Closed flexatone closed 4 months ago
This is the post I mentioned referencing this issue:
https://wesmckinney.com/blog/performance-quirk-making-a-1d-object-ndarray-of-tuples/
I think in many cases we are going from a 2D array to a 1D array of tuples: that explicit case would likely benefit from a C implementation.
Separately, if map(tuple, array)
is faster, that is an easy win!
@chaburkland : this might be a productive issue to take on.
It seems that the only additional benefit of a C implementation is that we can know the size of each tuple in advance, and that size is constant. Not sure if it is worth a C implementation.
Current implementation:
def array2d_to_array1d(array: np.ndarray) -> np.ndarray:
post: np.ndarray = np.empty(array.shape[0], dtype=object)

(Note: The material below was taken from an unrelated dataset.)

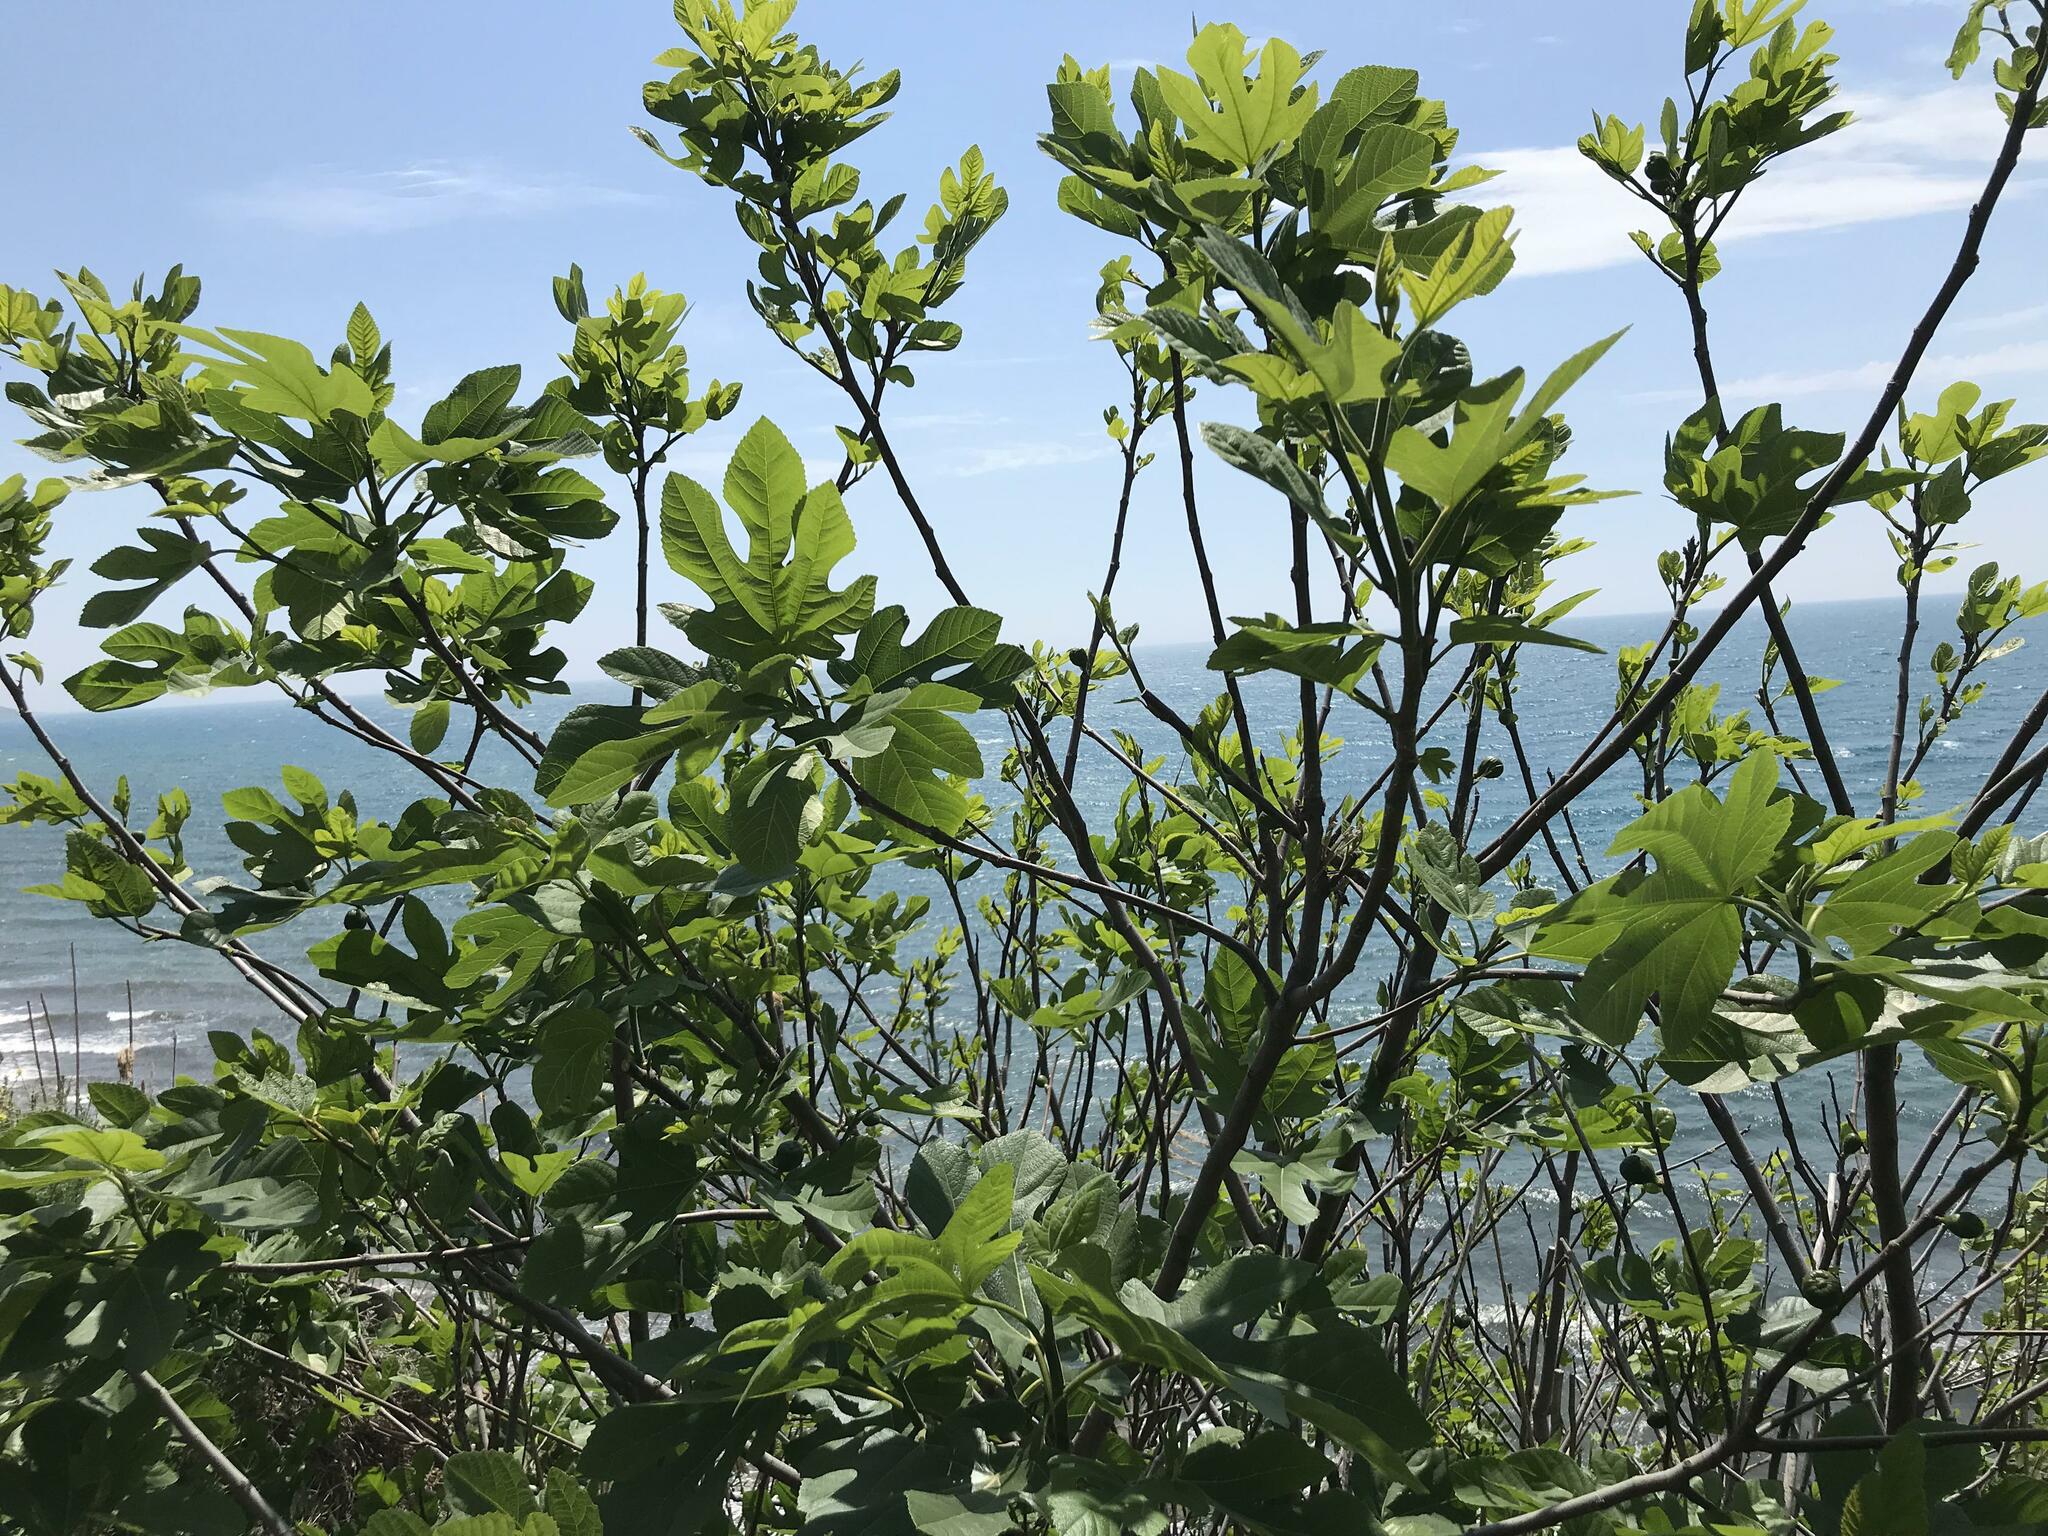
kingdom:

for i, row in enumerate(array):
post[i] = tuple(row)
post.flags.writeable = False
return post
This can out-perform Python in not creating integer PyObjects, as well as being able to pre-size each tuple.
This one looks like it could be quite a lot of work (iterators in general require a lot of boilerplate).
Perhaps it could be sped up by just changing the Python implementation to
return map(tuple, array)
? That covers essentially 90% of what we would be doing (moving the loop from Python to C).